In 1957, the producers considered making a theatrical film: Superman and the Secret Planet. A script was commissioned from David Chantler, who had written many of the TV scripts. In 1959, however, negotiations began for a renewal of the series, with 26 episodes scheduled to go into production. By mid-1959, contracts were signed, costumes refitted, and new teleplay writers assigned. Noel Neill was quoted as saying that the cast of Superman was ready to do a new series of the still-popular show.
His good friend Bill Walsh, a producer at Disney Studios, gave Reeves a prominent role in Westward Ho the Wagons!, in which Reeves wore a beard and mustache; it would be his final film appearance. Attempting to showcase his versatility, Reeves performed a song on the Tony Bennett show in August 1956. He appeared as Superman on I Love Lucy in 1957. Character actor Ben Welden had acted with Reeves in the Warner Bros. days and frequently guest-starred on Superman. He said, "After the I Love Lucy show, Superman was no longer a challenge to him... I know he enjoyed the role, but he used to say, 'Here I am, wasting my life.'"

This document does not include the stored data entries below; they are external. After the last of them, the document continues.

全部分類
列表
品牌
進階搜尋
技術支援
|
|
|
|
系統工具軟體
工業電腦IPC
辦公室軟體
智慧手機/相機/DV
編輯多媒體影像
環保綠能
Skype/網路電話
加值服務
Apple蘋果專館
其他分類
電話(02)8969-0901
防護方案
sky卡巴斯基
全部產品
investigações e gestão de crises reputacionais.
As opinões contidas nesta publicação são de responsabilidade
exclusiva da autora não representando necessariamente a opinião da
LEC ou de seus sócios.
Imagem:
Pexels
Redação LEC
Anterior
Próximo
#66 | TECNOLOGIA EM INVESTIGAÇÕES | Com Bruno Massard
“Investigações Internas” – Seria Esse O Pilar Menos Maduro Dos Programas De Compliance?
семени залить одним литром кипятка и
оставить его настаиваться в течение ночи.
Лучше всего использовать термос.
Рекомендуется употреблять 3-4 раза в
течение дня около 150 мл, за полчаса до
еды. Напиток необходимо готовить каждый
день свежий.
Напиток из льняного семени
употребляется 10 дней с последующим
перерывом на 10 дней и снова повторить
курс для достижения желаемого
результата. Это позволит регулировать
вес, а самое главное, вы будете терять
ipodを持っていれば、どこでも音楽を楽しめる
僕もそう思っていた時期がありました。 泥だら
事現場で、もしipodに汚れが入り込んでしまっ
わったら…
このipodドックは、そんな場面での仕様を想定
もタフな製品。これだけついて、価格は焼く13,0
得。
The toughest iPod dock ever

Reeves, Noel Neill, Natividad Vacío, Gene LeBell, and a trio of musicians toured with a public-appearance show from 1957 onward. The first half of the show was a Superman sketch in which Reeves and Neill performed with LeBell as a villain called "Mr. Kryptonite" who captured Lois Lane. Kent then rushed offstage to return as Superman, who came to the rescue and fought with the bad guy. The second half of the show was Reeves out of costume as himself, singing and accompanying himself on the guitar. Vacio and Neill accompanied him in duets.

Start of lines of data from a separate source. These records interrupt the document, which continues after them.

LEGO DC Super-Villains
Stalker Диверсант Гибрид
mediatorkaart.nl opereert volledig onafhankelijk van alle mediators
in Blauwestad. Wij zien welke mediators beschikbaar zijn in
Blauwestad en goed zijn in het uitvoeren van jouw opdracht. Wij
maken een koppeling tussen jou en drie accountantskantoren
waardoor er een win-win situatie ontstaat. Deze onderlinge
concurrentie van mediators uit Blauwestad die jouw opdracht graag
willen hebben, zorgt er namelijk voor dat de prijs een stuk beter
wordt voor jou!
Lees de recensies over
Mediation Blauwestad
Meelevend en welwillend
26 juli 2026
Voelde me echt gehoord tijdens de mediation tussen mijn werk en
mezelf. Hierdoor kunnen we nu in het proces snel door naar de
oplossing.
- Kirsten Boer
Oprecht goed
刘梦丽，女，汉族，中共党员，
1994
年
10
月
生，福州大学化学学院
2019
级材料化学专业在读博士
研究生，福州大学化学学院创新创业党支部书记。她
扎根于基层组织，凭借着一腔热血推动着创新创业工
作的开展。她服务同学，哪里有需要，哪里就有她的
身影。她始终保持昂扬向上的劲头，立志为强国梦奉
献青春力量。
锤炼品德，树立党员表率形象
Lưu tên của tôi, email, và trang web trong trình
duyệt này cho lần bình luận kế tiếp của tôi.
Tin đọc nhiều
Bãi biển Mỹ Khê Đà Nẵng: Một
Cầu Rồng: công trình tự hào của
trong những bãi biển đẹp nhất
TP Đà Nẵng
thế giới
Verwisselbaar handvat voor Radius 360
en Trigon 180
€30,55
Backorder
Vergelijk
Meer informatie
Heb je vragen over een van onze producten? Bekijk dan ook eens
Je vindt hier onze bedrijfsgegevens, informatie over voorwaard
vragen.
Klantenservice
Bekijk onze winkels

Reeves and Toni Mannix split in 1958 and Reeves announced his engagement to society playgirl Leonore Lemmon. Reeves was apparently scheduled to marry Lemmon on June 19 and then spend their honeymoon in Tijuana. He complained to friends, columnists, and his mother about his financial problems. The planned revival of Superman was apparently a small lifeline. Reeves had also hoped to direct a low-budget science-fiction film written by a friend from his Pasadena Playhouse days, and he had discussed the project with his first Lois Lane, Phyllis Coates, the previous year. However, Reeves and his partner failed to find financing, and the film was never made. Another Superman stage show was scheduled for July with a planned stage tour of Australia. Reeves had options for making a living, but those options apparently all involved playing Superman again—a role that he was not eager to reprise at age 45.

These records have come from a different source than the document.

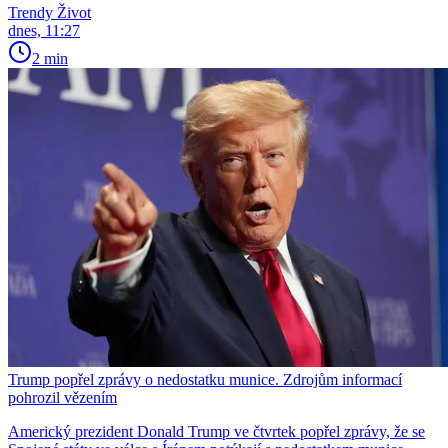
Trendy Život
dnes, 11:27
2 min
Trump popřel zprávy o nedostatku munice. Zdrojům informací
pohrozil vězením
Americký prezident Donald Trump ve čtvrtek popřel zprávy, že se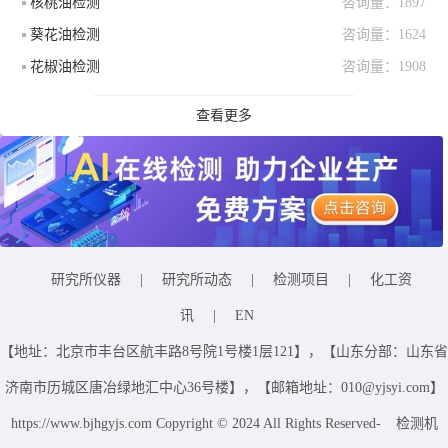
核桃油检测
咨询量：1897
葵花油检测
咨询量：1624
花椒油检测
咨询量：1908
查看更多
研究所仪器
|
研究所动态
|
检测项目
|
化工资
讯
|
EN
【地址：北京市丰台区航丰路8号院1号楼1层121】，【山东分部：山东省
济南市历城区唐冶绿地汇中心36号楼】，【邮箱地址：010@yjsyi.com】
https://www.bjhgyjs.com Copyright © 2024 All Rights Reserved-
检测机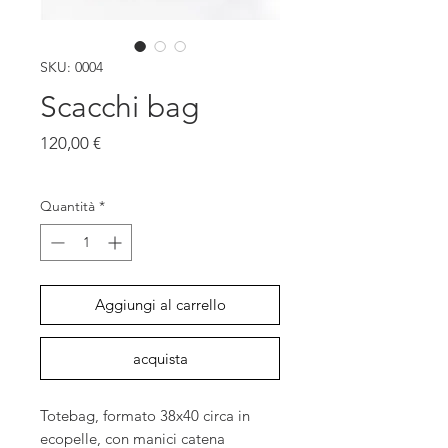
SKU: 0004
Scacchi bag
Prezzo
120,00 €
IVA inclusa
Quantità
*
Aggiungi al carrello
acquista
Totebag, formato 38x40 circa in
ecopelle, con manici catena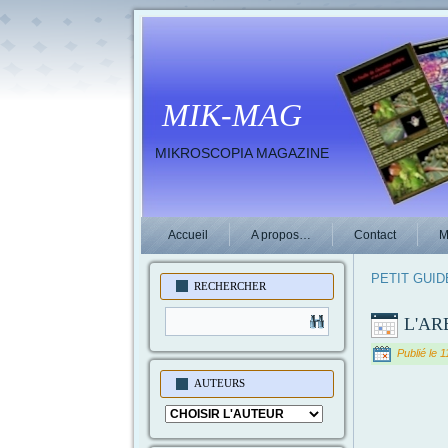
MIK-MAG
MIKROSCOPIA MAGAZINE
Accueil
A propos…
Contact
M
PETIT GUI
RECHERCHER
L'AR
Publié le
1
AUTEURS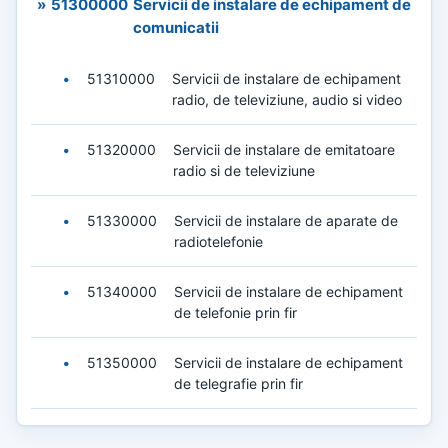
»
51300000
Servicii de instalare de echipament de
comunicatii
•
51310000
Servicii de instalare de echipament
radio, de televiziune, audio si video
•
51320000
Servicii de instalare de emitatoare
radio si de televiziune
•
51330000
Servicii de instalare de aparate de
radiotelefonie
•
51340000
Servicii de instalare de echipament
de telefonie prin fir
•
51350000
Servicii de instalare de echipament
de telegrafie prin fir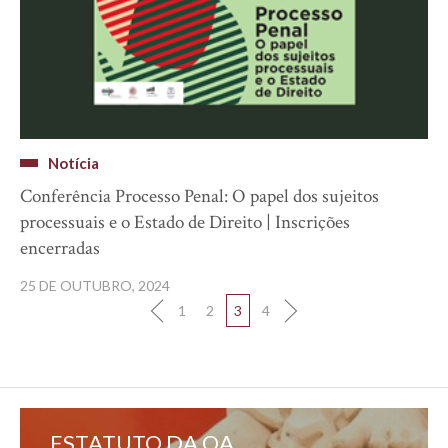
Notícia
Conferência Processo Penal: O papel dos sujeitos
processuais e o Estado de Direito | Inscrições
encerradas
25 DE OUTUBRO, 2024
1
2
3
4
ESTATUTO DA OA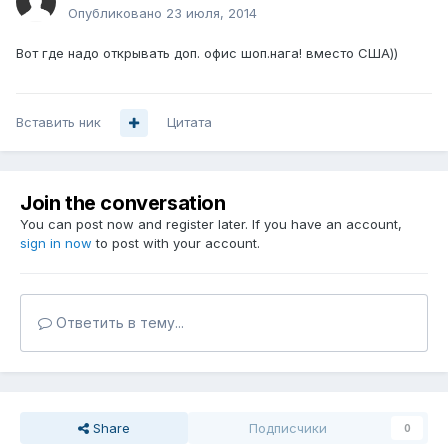
Опубликовано
23 июля, 2014
Вот где надо открывать доп. офис шоп.нага! вместо США))
Вставить ник
Цитата
Join the conversation
You can post now and register later. If you have an account,
sign in now
to post with your account.
Ответить в тему...
Share
Подписчики
0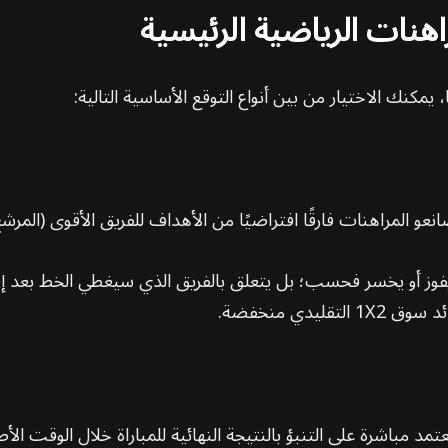
راهنات الرياضية الرئيسية
مكنك الاختيار من بين أنواع التوقع الأساسية التالية:
عو المراهنات فارقًا افتراضيًا من الأهداف للفريق الأقوى (المرشح 
وز أو يخسر فحسب؛ بل يتعلق بالفريق الذي سيغطي الخط بعد إضاف
دي منخفضة.
تنبؤ بالنتيجة النهائية للمباراة خلال الوقت الأصلي (90 دقيقة بالإضافة إلى الوقت بدل ال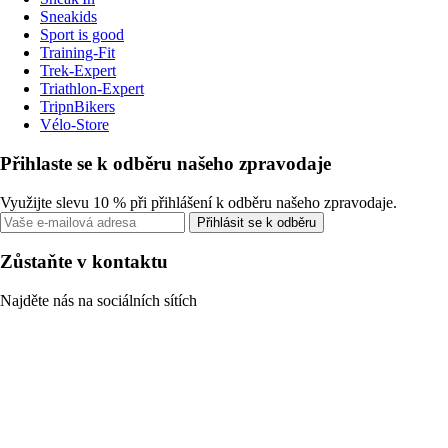
Sneakids
Sport is good
Training-Fit
Trek-Expert
Triathlon-Expert
TripnBikers
Vélo-Store
Přihlaste se k odběru našeho zpravodaje
Využijte slevu 10 % při přihlášení k odběru našeho zpravodaje.
Přihlásit se k odběru
Zůstaňte v kontaktu
Najděte nás na sociálních sítích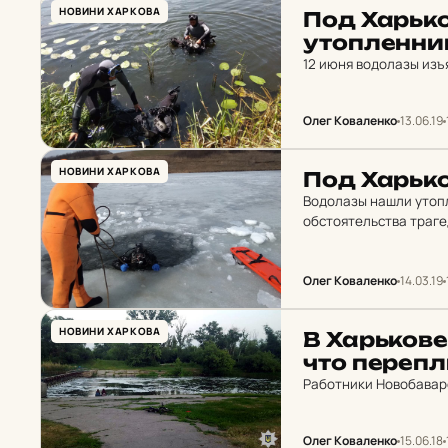
НОВИНИ ХАРКОВА
Под Харь­ко
утоп­лен­ни
12 июня водолазы изъ
Олег Коваленко
13.06.19
НОВИНИ ХАРКОВА
Под Харь­к
Водолазы нашли утопл
обстоятельства траге
Олег Коваленко
14.03.19
НОВИНИ ХАРКОВА
В Харь­ко­в
что пе­реп­
Работники Новобаварс
Олег Коваленко
15.06.18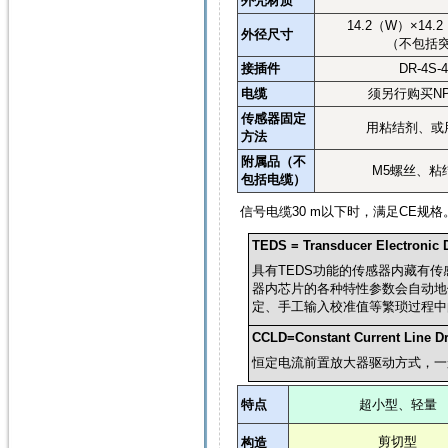
外壳材质
14.2
（
W
）
×14.2
外径尺寸
（不包括
接插件
DR-4S-4
电缆
须另行购买
NP
传感器固定
用粘结剂、或
方法
附属品（不
M5
螺丝、粘
包括电缆）
信号电缆
30 m
以下时，满足
CE
规格
TEDS = Transducer Electronic 
具有
TEDS
功能的传感器内藏有传
器内芯片的各种特性参数会自动地
定、手工输入校准值等繁琐过程中
CCLD=Constant Current Line Dr
恒定电流前置放大器驱动方式，一
特点
超小型、轻量
剪切型
构造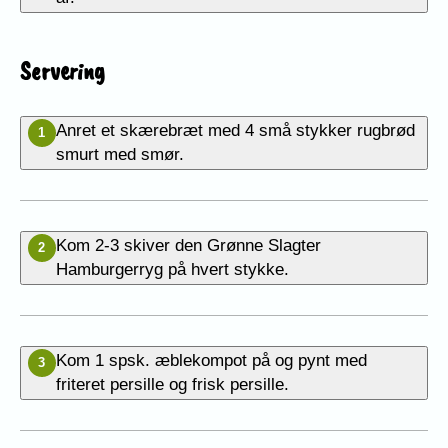
Servering
Anret et skærebræt med 4 små stykker rugbrød
1
smurt med smør.
Kom 2-3 skiver den Grønne Slagter
2
Hamburgerryg på hvert stykke.
Kom 1 spsk. æblekompot på og pynt med
3
friteret persille og frisk persille.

Jack Larson and Noel Neill both remembered Reeves as a noble Southern gentleman with a sign on his dressing room door that said "Honest George, the people's friend". Reeves had been made a "Kentucky Colonel" during a publicity trip in the South, and the sign on his dressing room door was replaced with a new one that read "Honest George, also known as Col. Reeves", created by the show's prop department. A photo of a smiling Reeves and the sign appears in Gary Grossman's book about the show.